Heute sind ihre Kinder 10 und 12 Jahre alt. Als die beiden noch viel jünger waren, habe Anna auch in Erwägung gezogen, ihr Pensum zu reduzieren und Teilzeit zu arbeiten, gibt sie zu. «Um mehr Zeit für die beiden zu haben. Doch letztendendes musste ich ehrlich zu mir selbst sein. Ich hätte zwar offiziell eine Halbtags-Anstellung gehabt. Aber ich kenne mich. In der Praxis hätte ich wahrscheinlich Vollzeit gearbeitet – zu einem geringeren Lohn», lacht sie.
Man kann nicht überall sein
Als arbeitende Mutter hatte Anna anfänglich trotzdem oft Sorgen. «Mütter sollten aber offen ansprechen können, dass sie sich manchmal in einem emotionalen Zwiespalt befinden», stellt sie fest. «Ich hatte im Geschäft ein schlechtes Gewissen meinen Kindern gegenüber. Und wenn ich zuhause war, hatte ich ein schlechtes Gewissen, weil ich das Gefühl hatte, meine berufliche Pflicht zu vernachlässigen.» Ihr half die Einsicht, dass niemand immer alles perfekt machen kann – auch nicht als Mutter. «Und das sollte man offen ansprechen. Oft werden wir mit Rollenbildern von Müttern konfrontiert, die als absolute Überflieger präsentiert werden. Dabei sind das auch nur Menschen.» Ihre Empfehlung: Sich trauen, Hilfe anzunehmen und sich nicht scheuen, gewisse Aufgaben zu delegieren. Besonders klar wurde ihr das, als sie nach einem langen Arbeitstag um Mitternacht anfing, Cupcakes für den Geburtstag ihrer Tochter zu backen. Bis mitten in der Nacht war sie in der Küche und dekorierte die kleinen Küchlein in verschiedenen Farben. «Als meine Tochter am nächsten Morgen wach wurde, war ich selbst noch total müde. Ich konnte den Augenblick mit ihr gar nicht richtig auskosten. Ob das Topping der Cupcakes rot oder blau war, war ihr als Einjähriger natürlich egal. Da habe ich mir geschworen: Ab jetzt kaufe ich Kuchen und geniesse die Zeit mit ihr», erzählt sie.
Familie ist Teamwork
Dass in der Schweiz in der Regel die Frauen sind, die nach der Geburt eines Kindes ihre professionellen Ambitionen zurückfahren, ärgert die Expertin für Unternehmensfusionen und -übernahmen. «Trotz einer guten Ausbildung entscheiden sich viele dafür, erst einmal eine berufliche Pause einzulegen. Gerade in Zeiten des Fachkräftemangels sollte es mehr Bemühungen geben, diese Talente wieder in den Beruf zu holen – oder mit flexiblen Angeboten gar nicht erst zu verlieren», fordert sie. Damit teilt sie eine Erkenntniss des Netzwerks Advance, für das sich Anna engagiert, und welches zudem auf das wirtschaftliche Potenzial besserer Einbindung von Frauen in die allgemeine Arbeitswelt sowie in Führungspositionen hinweist. Dass sich die Firma, für die Anna hauptberuflich tätig ist, in diesem Aspekt konsequent und sogar auf doppelte Weise einsetzt, hat Anna von Anfang an begeistert. «Wir publizieren zahlreiche Studien zum Thema Frauen in der Arbeitswelt. Und natürlich werden Vielfalt und Inklusion als Werte bei uns tagtäglich gelebt, zudem werden spezielle Programme für Mitarbeiterinnen angeboten.»
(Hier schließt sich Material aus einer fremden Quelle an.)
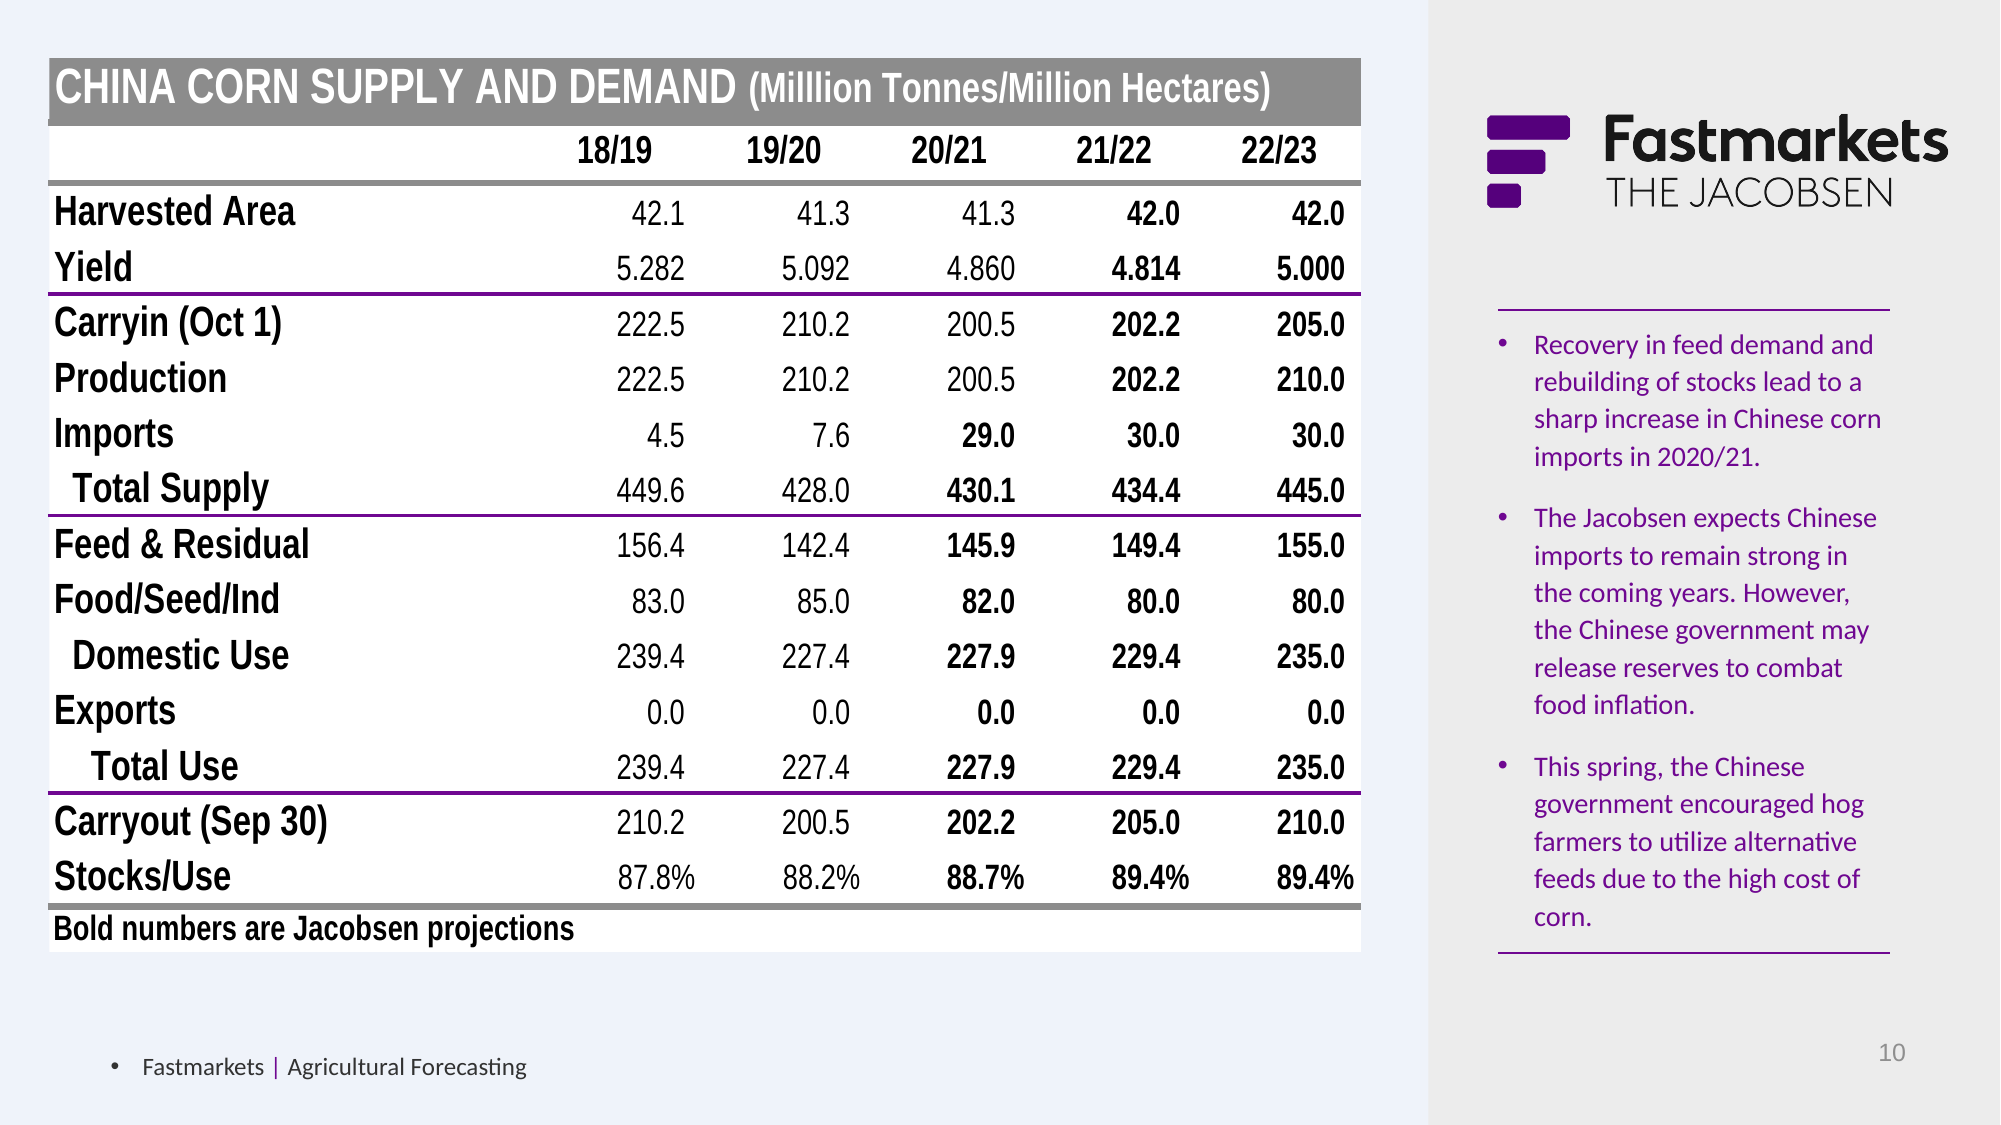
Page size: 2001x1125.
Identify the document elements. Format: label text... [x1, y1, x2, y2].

picture [1472, 94, 1956, 227]
picture [46, 54, 1362, 953]
slide_number 10 [1872, 1034, 1907, 1068]
list Recovery in feed demand and rebuilding of stocks lead to a sharp increase in Chinese corn imports in 2020/21. The Jacobsen expects Chinese imports to remain strong in the coming years. However, the Chinese government may release reserves to combat food inflation. This spring, the Chinese government encouraged hog farmers to utilize alternative feeds due to the high cost of corn. [1497, 322, 1890, 940]
list Fastmarkets | Agricultural Forecasting [110, 1053, 1362, 1081]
Was das private Umfeld betrifft, rät Anna jungen Paaren, sich vor der Familiengründung darüber einig zu sein, wie das Leben mit einem Kind aussehen soll. Wer arbeitet und in welchem Umfang? Wer kümmert sich um Wäsche? Wer um den Einkauf? Wer kocht? «Fürs Familienleben gibt es keinen Kurs, der einen vorbereitet. Gemeinsame Planung zahlt sich für alle aus. Sonst entsteht viel Konfliktpotenzial», sagt sie. Sie selbst versucht, ihren Kindern beizubringen, dass jeder die gleichen Aufgaben im Haushalt und im Familienleben hat. «Bei uns gibt es nichts, was nur die Mädels oder nur die Jungs machen. Jeder packt
mit an, mein Sohn genauso viel wie die Tochter.»
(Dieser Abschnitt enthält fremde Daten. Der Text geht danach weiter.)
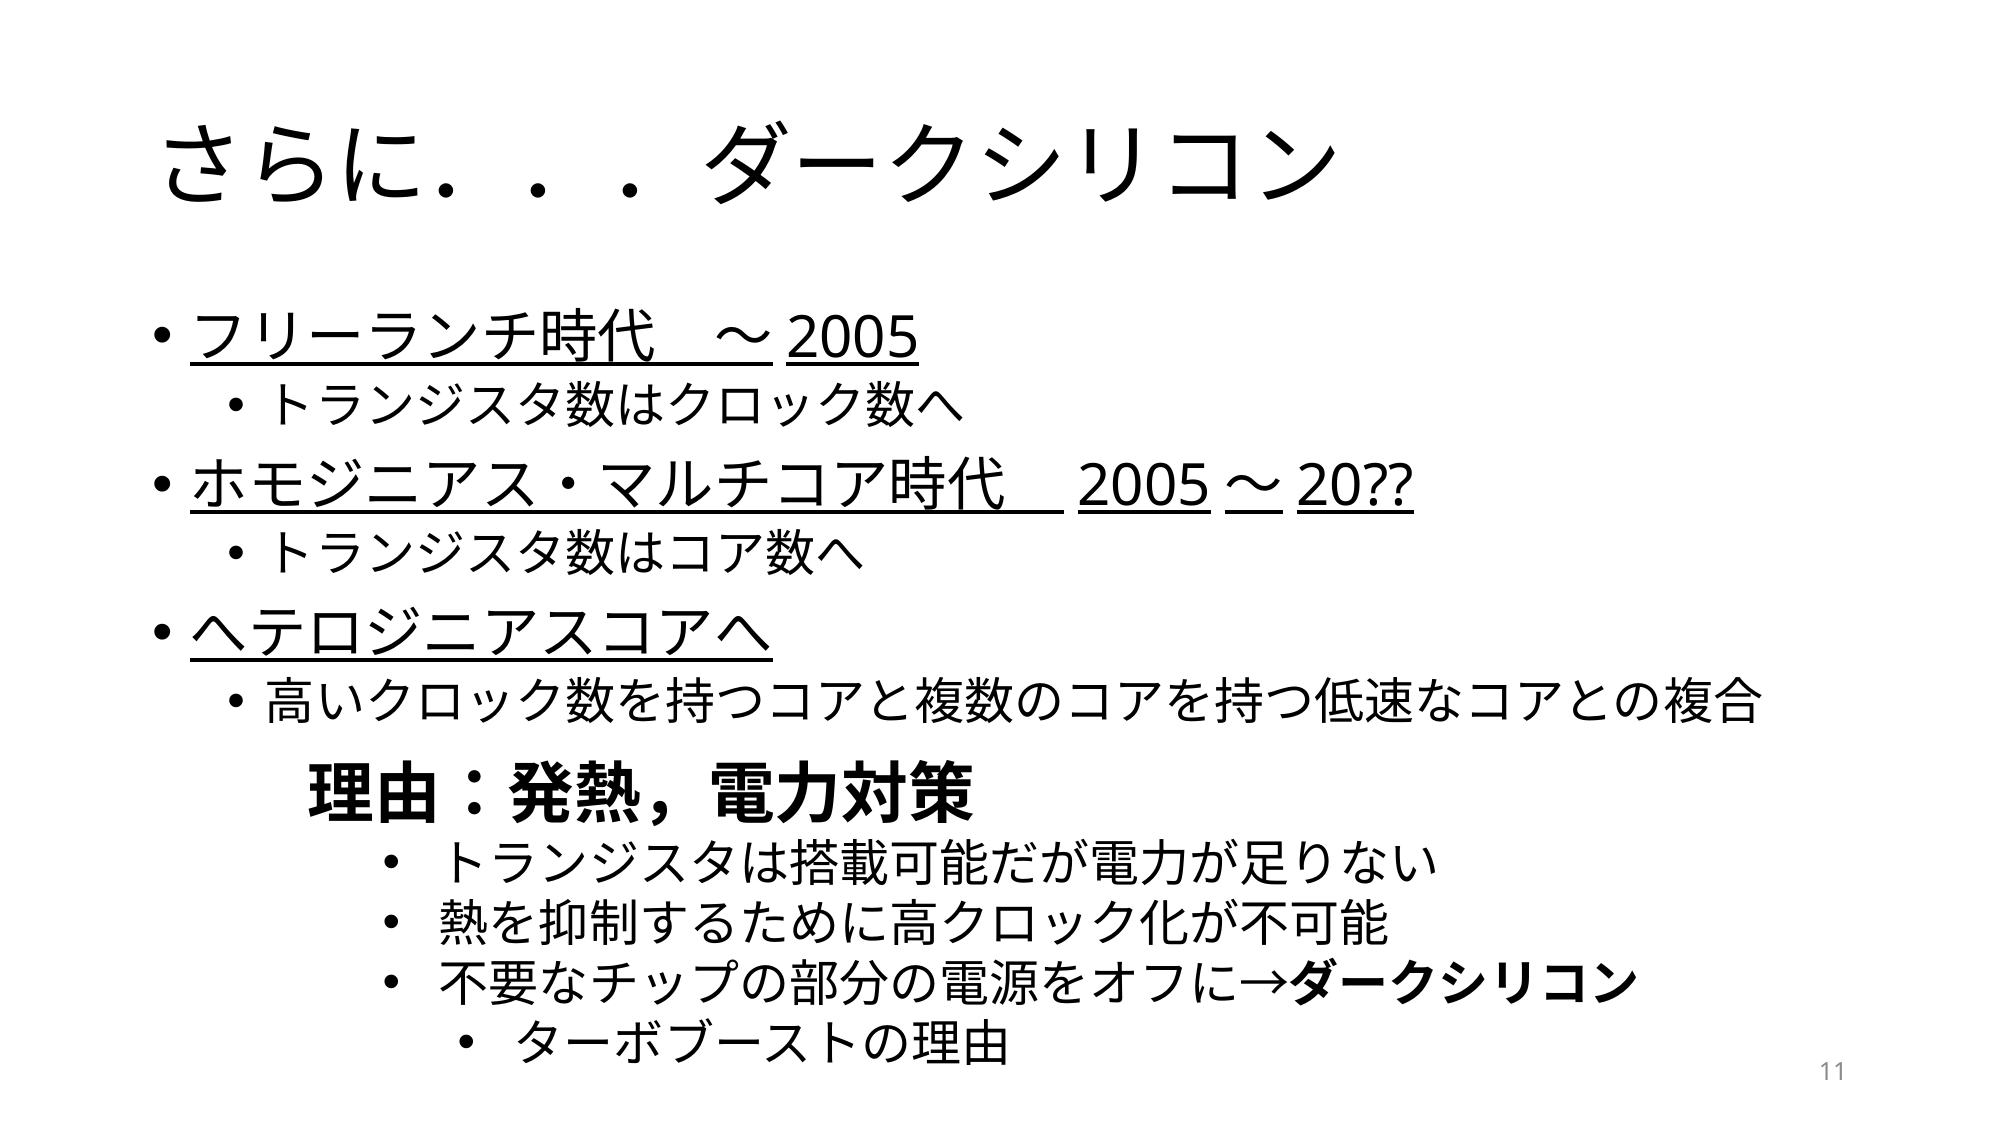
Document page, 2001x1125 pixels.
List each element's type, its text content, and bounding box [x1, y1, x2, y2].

Für sich selbst in die Zukunft blicken
In den letzten Jahren hat sich in der Schweiz aus Annas Sicht viel verändert. «Ich sehe, dass sich auch junge Väter die Frage nach der Vereinbarkeit von Familie und Beruf stellen. Männer übernehmen mehr Verantwortung für ihre Kinder. Niemand hebt die Augenbrauen, wenn dies der Fall ist», betont sie. Sie wünscht sich, dass beide Eltern sich den Freiraum nehmen können, Eltern zu sein. Und noch ein weiterer Punkt ist ihr sehr wichtig: Die Tragweite einer Entscheidung gegen den beruflichen Wiedereinstieg von Müttern. Kurzfristig mag dies zwar als ein sinnvoller Schritt erscheinen. Oftmals reicht das zweite Gehalt nämlich kaum aus, um die Kosten für eine externe Betreuung zu decken. Langfristig aber wirkt sich dies negativ auf die finanzielle Situation von Frauen aus – und zwar deutlich zu ihrem Nachteil. Sie verdienen in ihrem Arbeitsleben nicht nur weniger als Männer, sondern nehmen auch starke Einbussen in Bezug auf ihre Pensionsansprüche in Kauf. Eine Teilzeittätigkeit verringert zudem die Chance auf einen Karrieresprung und finanzielle Eigenständigkeit. «Jeder sollte die Chance haben, Vollzeit zu arbeiten», fasst Anna zusammen.
«Mütter sollten offen ansprechen können, dass sie sich manchmal in einem emotionalen Zwiespalt befinden.»